Grainger challenged by ‘difficult industrial environment’
Grainger (NYSE: GWW) reported results for the 2016 second quarter ended June 30, 2016. Sales of $2.6 billion increased 2 percent versus $2.5 billion in the second quarter of 2015. There were 64 selling days in the 2016 second quarter, the same as the 2015 second quarter. Net earnings for the quarter of $173 million were down 22 percent versus $221 million in 2015.
“Grainger and our industry remain challenged by the difficult industrial environment. The U.S. business performed slightly below our expectations due to lower sales volume that was partially offset by better than expected gross profit margins. We managed expenses tightly in the quarter given the lower sales volume” said Chairman, President and Chief Executive Officer Jim Ryan.

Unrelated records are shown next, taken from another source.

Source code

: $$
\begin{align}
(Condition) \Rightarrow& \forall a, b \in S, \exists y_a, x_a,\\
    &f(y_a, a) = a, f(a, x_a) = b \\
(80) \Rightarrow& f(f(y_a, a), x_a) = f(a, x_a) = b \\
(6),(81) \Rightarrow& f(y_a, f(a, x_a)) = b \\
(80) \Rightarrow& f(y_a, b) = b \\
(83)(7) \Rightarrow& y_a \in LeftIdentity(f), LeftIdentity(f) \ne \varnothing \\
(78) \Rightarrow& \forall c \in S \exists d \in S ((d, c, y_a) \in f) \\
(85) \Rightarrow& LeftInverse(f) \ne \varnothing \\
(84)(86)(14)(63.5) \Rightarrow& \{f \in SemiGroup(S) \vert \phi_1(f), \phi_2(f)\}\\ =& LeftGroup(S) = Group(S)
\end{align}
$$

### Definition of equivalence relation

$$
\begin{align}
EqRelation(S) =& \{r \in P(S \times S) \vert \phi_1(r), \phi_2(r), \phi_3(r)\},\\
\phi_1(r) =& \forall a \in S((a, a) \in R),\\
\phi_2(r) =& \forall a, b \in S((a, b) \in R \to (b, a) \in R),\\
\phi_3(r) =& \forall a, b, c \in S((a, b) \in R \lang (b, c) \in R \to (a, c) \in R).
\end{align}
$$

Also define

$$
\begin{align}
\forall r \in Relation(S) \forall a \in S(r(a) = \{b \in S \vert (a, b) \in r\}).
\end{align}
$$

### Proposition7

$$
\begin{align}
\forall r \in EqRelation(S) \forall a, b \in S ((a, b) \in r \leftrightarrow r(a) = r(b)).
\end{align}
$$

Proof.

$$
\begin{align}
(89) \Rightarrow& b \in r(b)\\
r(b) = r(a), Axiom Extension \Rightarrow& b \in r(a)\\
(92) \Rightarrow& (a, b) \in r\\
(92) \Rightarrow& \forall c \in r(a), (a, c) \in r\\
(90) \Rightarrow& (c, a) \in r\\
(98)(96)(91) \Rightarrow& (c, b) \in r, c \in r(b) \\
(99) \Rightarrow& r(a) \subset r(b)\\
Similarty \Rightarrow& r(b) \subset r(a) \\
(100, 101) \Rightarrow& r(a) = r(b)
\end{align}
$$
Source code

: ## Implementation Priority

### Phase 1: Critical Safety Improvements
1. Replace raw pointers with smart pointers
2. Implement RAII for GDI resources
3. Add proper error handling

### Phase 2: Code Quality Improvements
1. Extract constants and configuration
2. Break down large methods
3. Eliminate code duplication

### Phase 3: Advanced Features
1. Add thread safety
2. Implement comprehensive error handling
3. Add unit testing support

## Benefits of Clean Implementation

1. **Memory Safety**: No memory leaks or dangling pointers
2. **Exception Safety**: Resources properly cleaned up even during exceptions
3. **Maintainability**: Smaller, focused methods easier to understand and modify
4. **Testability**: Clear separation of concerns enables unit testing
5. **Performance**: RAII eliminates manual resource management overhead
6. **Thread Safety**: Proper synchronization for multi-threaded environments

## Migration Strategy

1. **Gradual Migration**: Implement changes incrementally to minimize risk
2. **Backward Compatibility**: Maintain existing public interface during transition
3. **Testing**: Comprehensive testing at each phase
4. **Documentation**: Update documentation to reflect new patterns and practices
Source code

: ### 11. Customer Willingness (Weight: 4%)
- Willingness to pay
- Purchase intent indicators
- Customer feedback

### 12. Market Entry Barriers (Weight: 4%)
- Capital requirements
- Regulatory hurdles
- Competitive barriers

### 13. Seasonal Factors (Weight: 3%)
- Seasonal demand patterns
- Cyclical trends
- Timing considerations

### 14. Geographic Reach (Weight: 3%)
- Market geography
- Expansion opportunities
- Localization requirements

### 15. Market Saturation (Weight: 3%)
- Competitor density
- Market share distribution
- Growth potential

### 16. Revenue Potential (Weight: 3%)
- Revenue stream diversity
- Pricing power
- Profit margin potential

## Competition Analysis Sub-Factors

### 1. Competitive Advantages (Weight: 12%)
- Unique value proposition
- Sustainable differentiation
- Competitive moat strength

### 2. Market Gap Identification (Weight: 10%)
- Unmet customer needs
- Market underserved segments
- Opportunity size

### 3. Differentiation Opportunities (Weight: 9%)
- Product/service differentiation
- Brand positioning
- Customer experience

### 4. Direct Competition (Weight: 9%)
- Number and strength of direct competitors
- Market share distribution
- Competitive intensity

“A bright spot for the quarter was the continued strong performance of our single channel online businesses, which posted topline growth of 34 percent,” Ryan said. “Despite the significant shortfall in Canada, which contributed to quarterly performance below our expectations, I have great confidence that we have positioned Grainger to capitalize on the attractive growth opportunity in the large and fragmented MRO market.”
The company also revised its 2016 sales and earnings per share guidance and now expects sales growth of 1 to 4 percent. The company’s previous 2016 guidance, communicated on April 18, 2016, included sales growth of 0 to 6 percent.
Sales increased 2 percent in the 2016 second quarter versus the prior year. The sales performance included a 4 percentage point contribution from Cromwell Group (Holdings) Limited, acquired on September 1, 2015. Excluding this acquisition, organic sales declined 2 percent driven by a 1 percentage point decrease in volume and a 1 percentage point reduction in price.
Company operating earnings of $306 million for the 2016 second quarter declined 14 percent versus $357 million in the 2015 quarter. The decline was driven by lower sales, lower gross profit margins and higher operating expenses.
The company has two reportable business segments, the United States and Canada, which represented approximately 82 percent of company sales for the quarter. The remaining operating businesses are located in Europe, Asia and Latin America. The single channel online businesses are included in Other Businesses and are not reportable segments.
Sales for the U.S. segment declined 3 percent versus the 2015 second quarter. The 3 percent decline was driven by a 2 percentage point decrease in volume and a 2 percentage point decline in price, partially offset by a 1 percentage point contribution from increased sales to Zoro, the single channel online business in the United States. Retail and Government customers posted the strongest sales growth in the quarter.
Operating earnings for the U.S. segment declined 6 percent in the quarter driven by lower sales and lower gross profit margins, partially offset by lower operating expenses. Gross profit margins for the quarter declined 0.9 percentage points driven by unfavorable customer mix and price deflation outpacing cost deflation. Operating expenses for the segment were down 4 percent in the quarter versus the 2015 second quarter.
The quarter included $6 million of restructuring costs for the U.S. segment driven by previously announced branch closures and the offshoring of some IT support functions. These charges were more than offset by $15 million in gains on the sale of branch real estate for a net restructuring benefit of $9 million, or $0.09 per share. Excluding restructuring, operating expenses were down 2 percent and operating earnings were down 8 percent.
Second quarter 2016 sales for Acklands-Grainger declined 19 percent in U.S. dollars and 16 percent in local currency. The 16 percent decline consisted of 14 percentage points from lower volume and 2 percentage points from the wildfires in Alberta. The business in Canada continued to be affected by a weak economic environment, resulting in lower sales to most customer end markets.
The business in Canada posted a $28 million operating loss in the 2016 second quarter versus operating earnings of $9 million in the prior year, driven by the sales decline, a lower gross profit margin and negative expense leverage. The gross profit margin in Canada declined 12 percentage points versus the prior year, primarily due to a large inventory adjustment along with cost of goods inflation exceeding price inflation due to unfavorable foreign exchange. Operating expenses declined 3 percent in the quarter due to lower SAP project costs and lower advertising costs, partially offset by restructuring costs.
For the six months ended June 30, 2016, sales of $5.1 billion increased 2 percent versus $5.0 billion in the six months ended June 30, 2015. There were 128 selling days in the first six months of 2016, one more than in 2015. Net earnings decreased 17 percent to $359 million versus $432 million in the first half of 2015. Earnings per share for the six months decreased 9 percent to $5.77 versus $6.32 in the first half of 2015.
Year-to-date results contained special items that the company believes are not indicative of ongoing operations and have been removed to provide better comparability with prior periods. Excluding the special items in both six-month periods noted below, net earnings decreased 13 percent and earnings per share decreased 5 percent.